--- WORK REQUIRED ---
Repeat the items below word for word, from their first line up to and including the line with "51: (416, 95)", and leave the pictures out.

--- GIVEN ENTRIES ---

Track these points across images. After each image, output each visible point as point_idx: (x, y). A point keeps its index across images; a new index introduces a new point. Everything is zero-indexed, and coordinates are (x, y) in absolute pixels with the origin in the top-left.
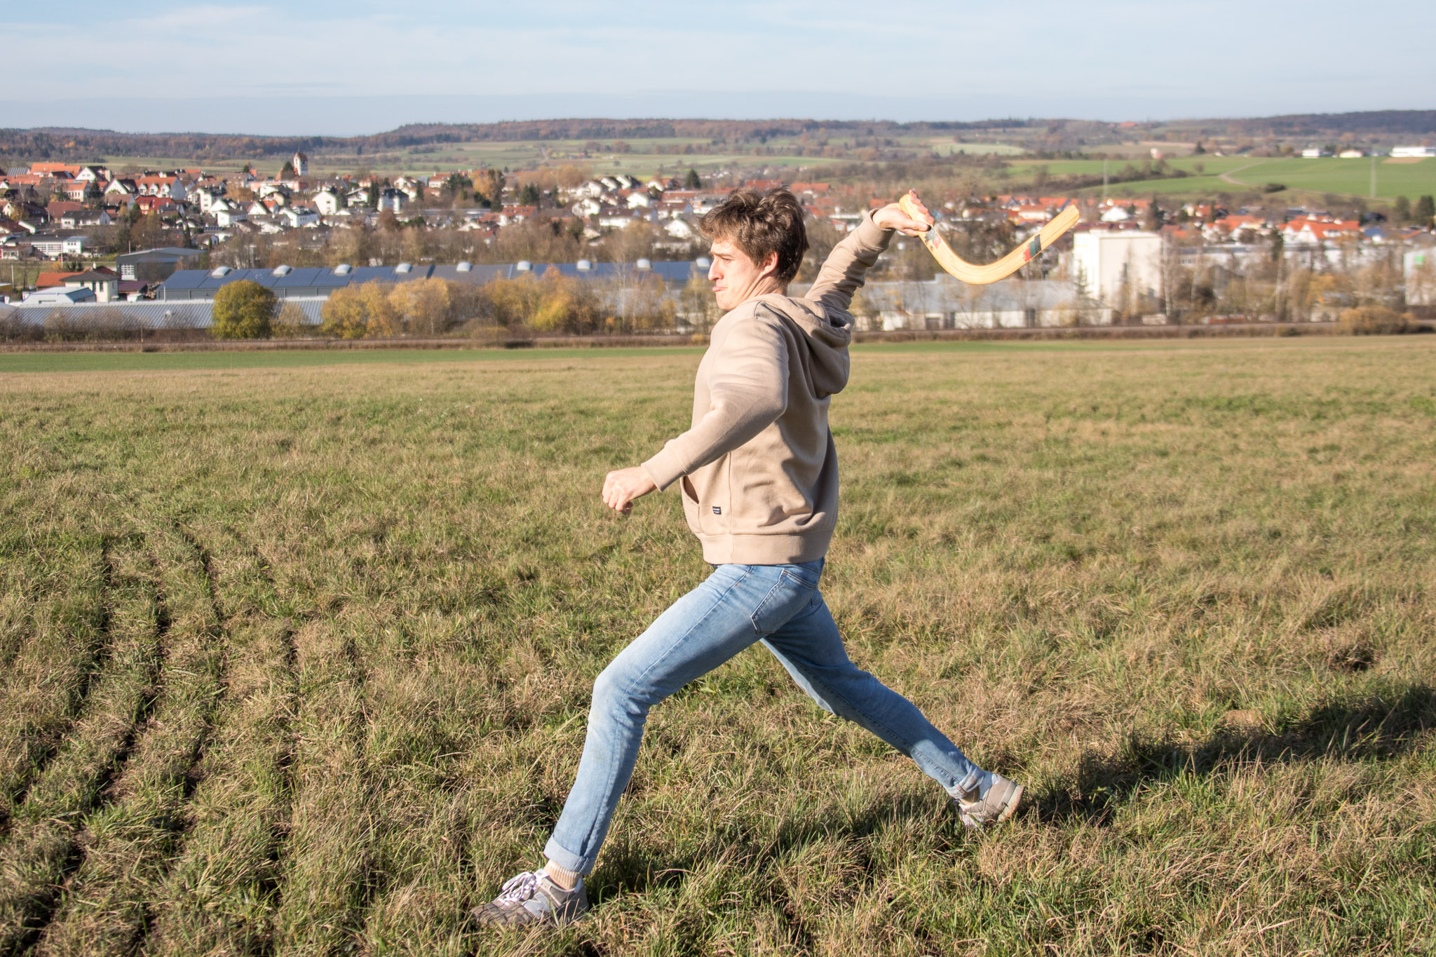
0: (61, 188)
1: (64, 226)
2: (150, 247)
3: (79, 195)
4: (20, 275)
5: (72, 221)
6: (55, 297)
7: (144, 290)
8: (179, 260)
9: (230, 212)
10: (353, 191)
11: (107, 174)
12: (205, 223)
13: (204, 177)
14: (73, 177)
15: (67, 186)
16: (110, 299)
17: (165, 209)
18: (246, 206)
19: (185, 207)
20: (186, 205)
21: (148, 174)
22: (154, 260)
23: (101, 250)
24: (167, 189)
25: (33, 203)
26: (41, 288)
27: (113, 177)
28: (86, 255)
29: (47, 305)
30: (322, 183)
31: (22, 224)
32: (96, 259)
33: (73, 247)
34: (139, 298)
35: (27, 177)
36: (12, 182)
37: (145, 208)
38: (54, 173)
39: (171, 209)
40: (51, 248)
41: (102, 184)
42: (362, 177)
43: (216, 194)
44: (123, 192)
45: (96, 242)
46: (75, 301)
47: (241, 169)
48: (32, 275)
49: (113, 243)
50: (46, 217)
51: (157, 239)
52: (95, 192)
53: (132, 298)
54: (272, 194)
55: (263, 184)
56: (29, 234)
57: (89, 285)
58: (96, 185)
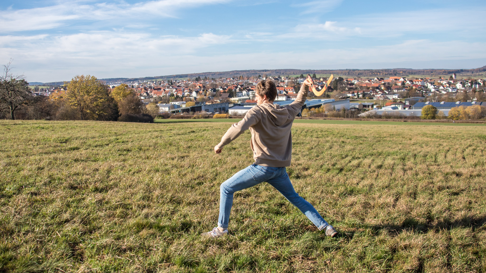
0: (395, 83)
1: (395, 92)
2: (413, 97)
3: (400, 84)
4: (382, 103)
5: (397, 91)
6: (388, 108)
7: (410, 107)
8: (419, 100)
9: (435, 88)
10: (467, 83)
11: (406, 79)
12: (428, 91)
13: (430, 80)
14: (399, 80)
15: (397, 82)
16: (402, 109)
17: (419, 88)
18: (439, 87)
19: (424, 87)
20: (424, 86)
21: (416, 79)
22: (413, 100)
23: (402, 97)
24: (420, 83)
25: (388, 86)
26: (386, 106)
27: (408, 80)
28: (398, 98)
29: (386, 110)
30: (459, 81)
31: (385, 91)
32: (401, 100)
33: (396, 97)
34: (408, 109)
35: (388, 80)
36: (385, 81)
37: (414, 87)
38: (395, 79)
39: (420, 87)
40: (391, 97)
41: (405, 82)
42: (469, 80)
43: (432, 84)
44: (410, 83)
45: (402, 96)
46: (393, 109)
47: (439, 77)
48: (385, 103)
49: (405, 96)
50: (391, 89)
51: (416, 95)
52: (403, 83)
53: (407, 109)
54: (445, 84)
55: (444, 81)
56: (386, 94)
57: (397, 106)
58: (403, 82)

--- SOLUTION FOR THIS PROBLEM ---
Track these points across images. After each image, output each visible point as point_idx: (x, y). A point keeps its index across images; a new index introduces a new point. Everything is zero-indexed, and coordinates are (x, y) in absolute pixels with the origin in the top-left.
0: (61, 188)
1: (64, 226)
2: (150, 247)
3: (79, 195)
4: (20, 275)
5: (72, 221)
6: (55, 297)
7: (144, 290)
8: (179, 260)
9: (230, 212)
10: (353, 191)
11: (107, 174)
12: (205, 223)
13: (204, 177)
14: (73, 177)
15: (67, 186)
16: (110, 299)
17: (165, 209)
18: (246, 206)
19: (185, 207)
20: (186, 205)
21: (148, 174)
22: (154, 260)
23: (101, 250)
24: (167, 189)
25: (33, 203)
26: (41, 288)
27: (113, 177)
28: (86, 255)
29: (47, 305)
30: (322, 183)
31: (22, 224)
32: (96, 259)
33: (73, 247)
34: (139, 298)
35: (27, 177)
36: (12, 182)
37: (145, 208)
38: (54, 173)
39: (171, 209)
40: (51, 248)
41: (102, 184)
42: (362, 177)
43: (216, 194)
44: (123, 192)
45: (96, 242)
46: (75, 301)
47: (241, 169)
48: (32, 275)
49: (113, 243)
50: (46, 217)
51: (157, 239)
52: (95, 192)
53: (132, 298)
54: (272, 194)
55: (263, 184)
56: (29, 234)
57: (89, 285)
58: (96, 185)
0: (395, 83)
1: (395, 92)
2: (413, 97)
3: (400, 84)
4: (382, 103)
5: (397, 91)
6: (388, 108)
7: (410, 107)
8: (419, 100)
9: (435, 88)
10: (467, 83)
11: (406, 79)
12: (428, 91)
13: (430, 80)
14: (399, 80)
15: (397, 82)
16: (402, 109)
17: (419, 88)
18: (439, 87)
19: (424, 87)
20: (424, 86)
21: (416, 79)
22: (413, 100)
23: (402, 97)
24: (420, 83)
25: (388, 86)
26: (386, 106)
27: (408, 80)
28: (398, 98)
29: (386, 110)
30: (459, 81)
31: (385, 91)
32: (401, 100)
33: (396, 97)
34: (408, 109)
35: (388, 80)
36: (385, 81)
37: (414, 87)
38: (395, 79)
39: (420, 87)
40: (391, 97)
41: (405, 82)
42: (469, 80)
43: (432, 84)
44: (410, 83)
45: (402, 96)
46: (393, 109)
47: (439, 77)
48: (385, 103)
49: (405, 96)
50: (391, 89)
51: (416, 95)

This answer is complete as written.